Maladies à prions : après le décès de plusieurs chercheurs, la sécurité des laboratoires en question
Il y a un mois se réunissaient à Faro, au Portugal, les principaux experts mondiaux des maladies à prions, aussi rares que fatales. Sur X, les chercheurs se félicitent de leurs présentations respectives et des agréments de la côte de l’Algarve. Mais, au beau milieu de leur congrès annuel, le 19 octobre, le quotidien espagnol El Pais jette un froid : il révèle qu’un des spécialistes espagnols du diagnostic précoce de la maladie de Creutzfeldt-Jakob (MCJ), la plus connue des maladies à prions, en serait lui-même mort en 2022.
Rappelons que le prion est une protéine naturellement présente dans de nombreux tissus, qui peut prendre une conformation aberrante l’amenant à s’agréger toujours plus par effet domino, au point d’altérer le fonctionnement cérébral et d’entraîner la mort, parfois après des décennies d’incubation. Il n’existe aucun traitement pour enrayer ce processus fatal de dégradation du système nerveux central. Il peut être enclenché de façon spontanée – on parle de forme sporadique –, apparaître dans certaines familles présentant un profil génétique particulier, ou encore après une contamination par des prions pathogènes. En France, une centaine de cas de MCJ sont recensés chaque année, dont 85 % sont sporadiques.
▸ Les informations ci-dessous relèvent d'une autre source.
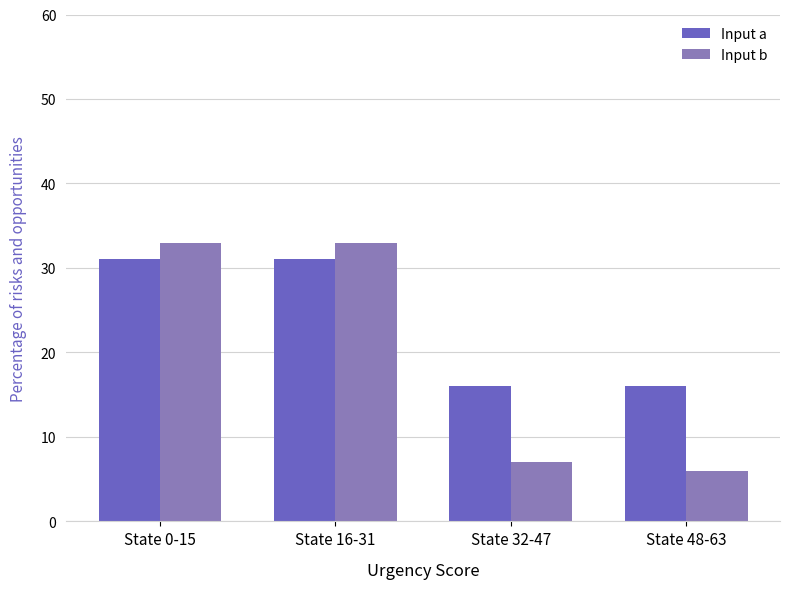

Read the Input a value at State 0-15.

31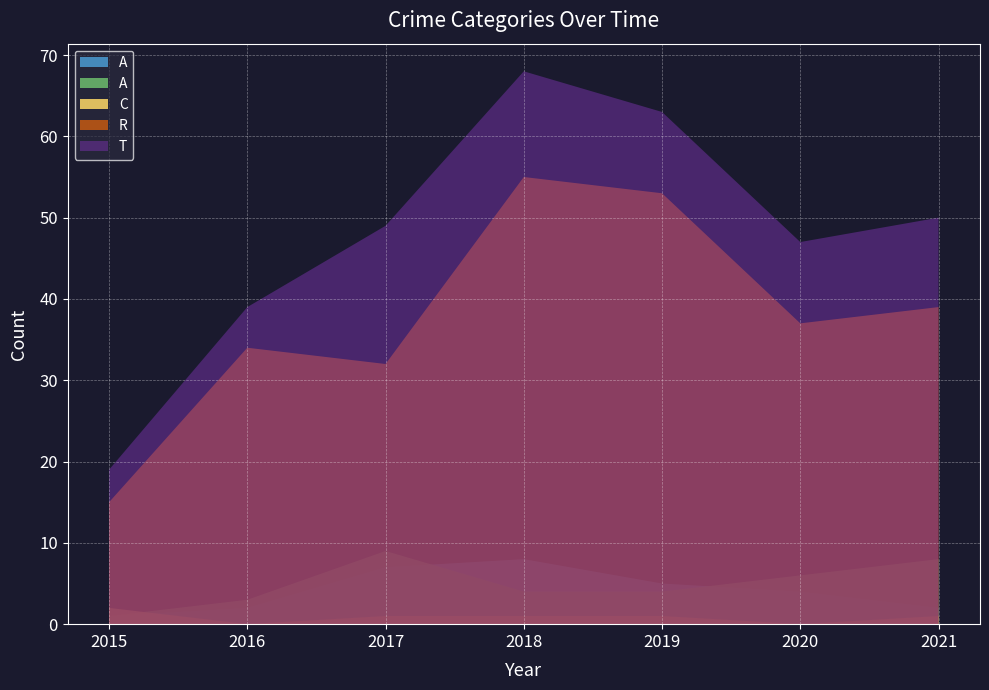

Reading left to right, extract all data points from this chart.

Aggravated Assault: 1	2	7	8	5	4	2
Aggravated Battery: 1	3	9	4	4	6	8
Criminal Sexual Assault: 2	0	1	1	1	0	1
Robbery: 15	34	32	55	53	37	39
Total: 19	39	49	68	63	47	50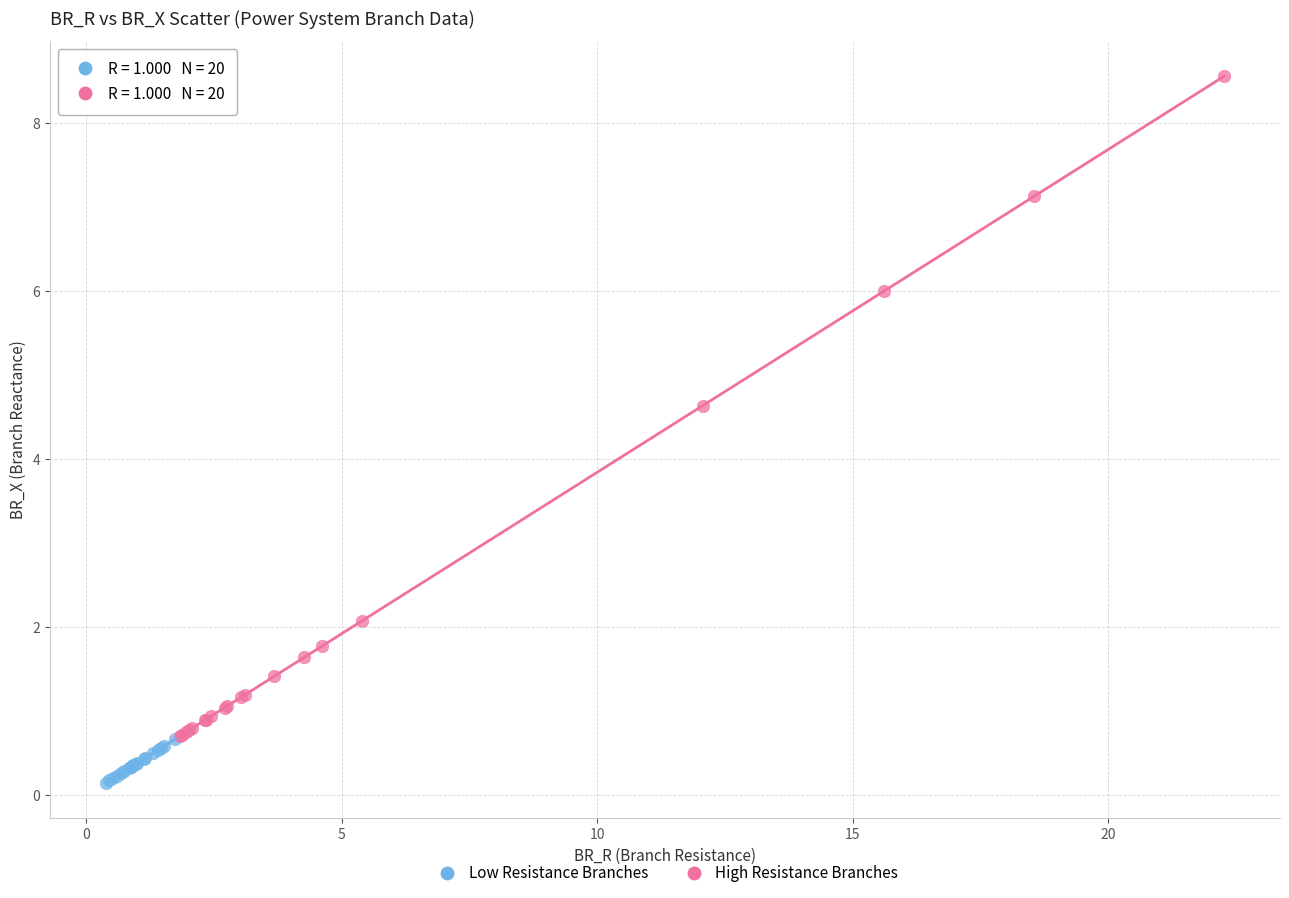

Which series reaches the maximum Y coordinate?

High Resistance Branches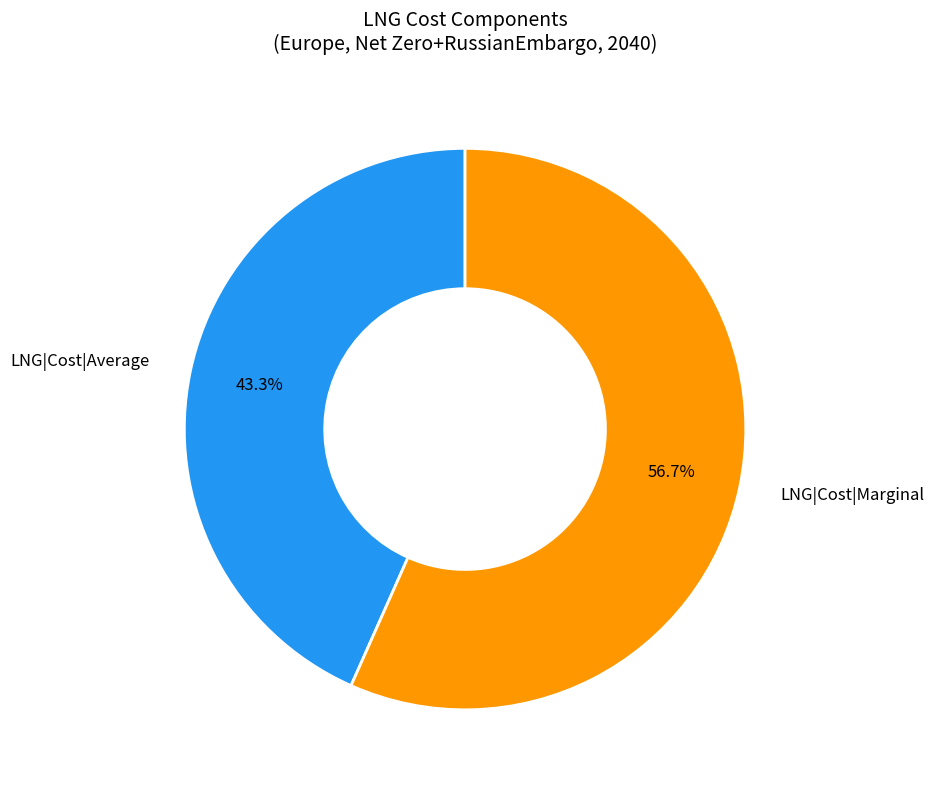

Approximately how many times larger is the value at LNG|Cost|Marginal compared to LNG|Cost|Average?

1.3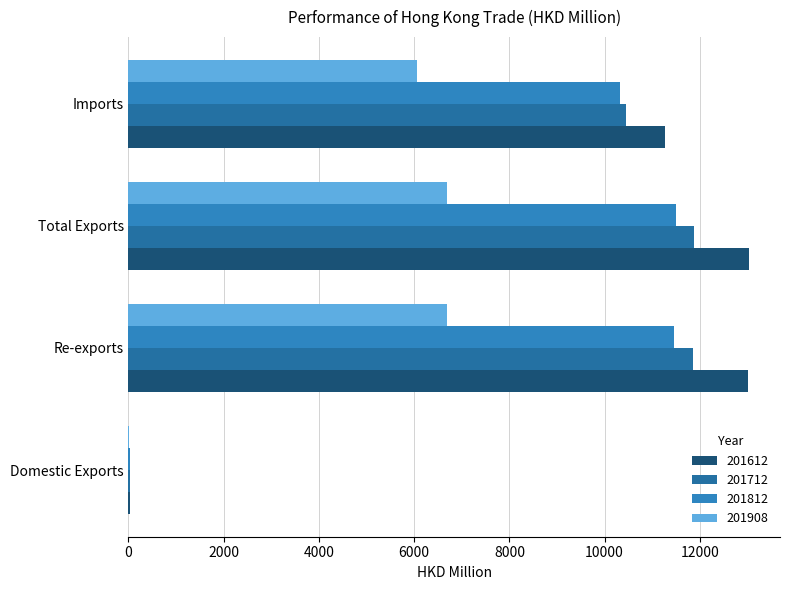

Which has a higher value, Total Exports or Imports?

Total Exports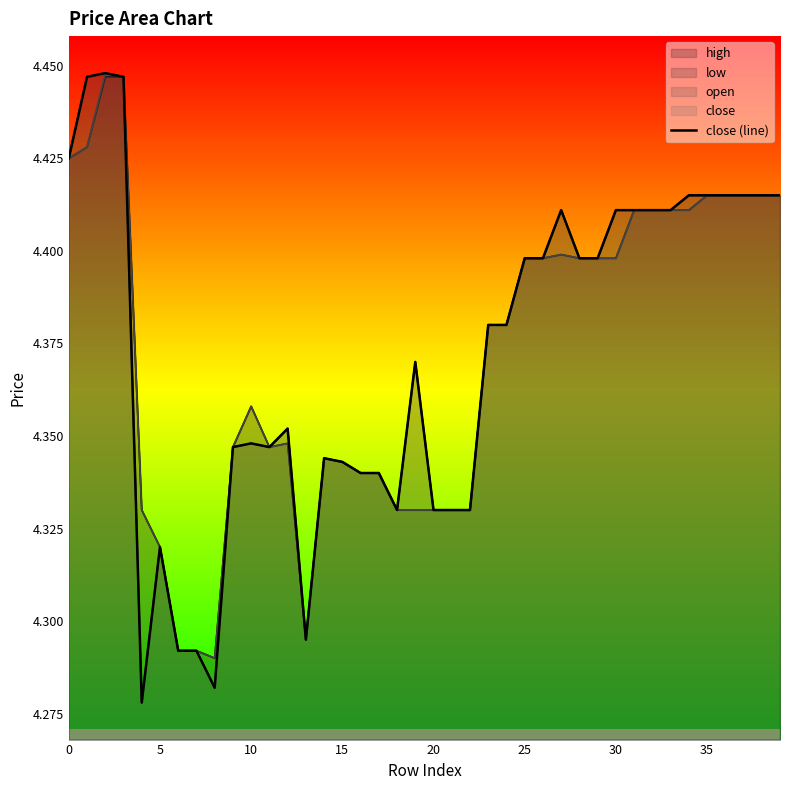

Reading left to right, transcribe all the data shown in this chart.

4.4	4.4	4.4	4.4	4.3	4.3	4.3	4.3	4.3	4.3	4.3	4.3	4.4	4.3	4.3	4.3	4.3	4.3	4.3	4.4	4.3	4.3	4.3	4.4	4.4	4.4	4.4	4.4	4.4	4.4	4.4	4.4	4.4	4.4	4.4	4.4	4.4	4.4	4.4	4.4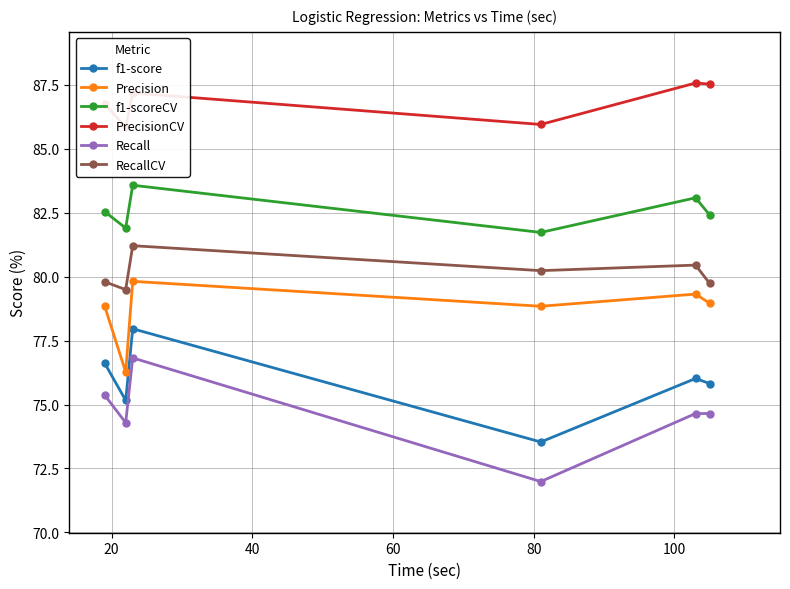

True or false: RecallCV has more than 0 points higher than both neighbors.

True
Si quelques scientifiques avaient eu vent en amont de la disparition du chercheur espagnol, la sinistre nouvelle avait peu circulé dans cette petite communauté de recherche, d’un peu plus de deux cents spécialistes dans le monde. Celle-ci a fondu à mesure que le spectre d’une large transmission à l’humain des prions responsables de la maladie dite « de la vache folle » s’estompait. Mais elle reste active face aux anciens et aux nouveaux risques zoonotiques – chez les cervidés et les camélidés – ainsi que pour comprendre les mécanismes prioniques dans la MCJ et d’autres maladies neurodégénératives humaines.
Ce domaine était déjà endeuillé par les décès, en juin 2019 et en novembre 2021, de deux techniciennes de laboratoire de l’Institut national de recherche pour l’agriculture, l’alimentation et l’environnement (Inrae). Emilie Jaumain et Pierrette Costes avaient contracté la MCJ par le biais de coupures accidentelles survenues alors qu’elles travaillaient sur des prions pathogènes, respectivement en 2010 à Jouy-en-Josas (Yvelines) et en 2005 à Toulouse.
En Italie, un autre décès de la MCJ survenu en 2016 pourrait aussi avoir une origine accidentelle, la personne ayant travaillé au contact de tissus d’animaux porteurs d’encéphalopathie spongiforme bovine – la maladie de la vache folle. La nouvelle mort suspecte en Espagne relance donc les interrogations sur les conditions de sécurité dans lesquelles les travaux sur ces redoutables agents non conventionnels ont parfois été conduits.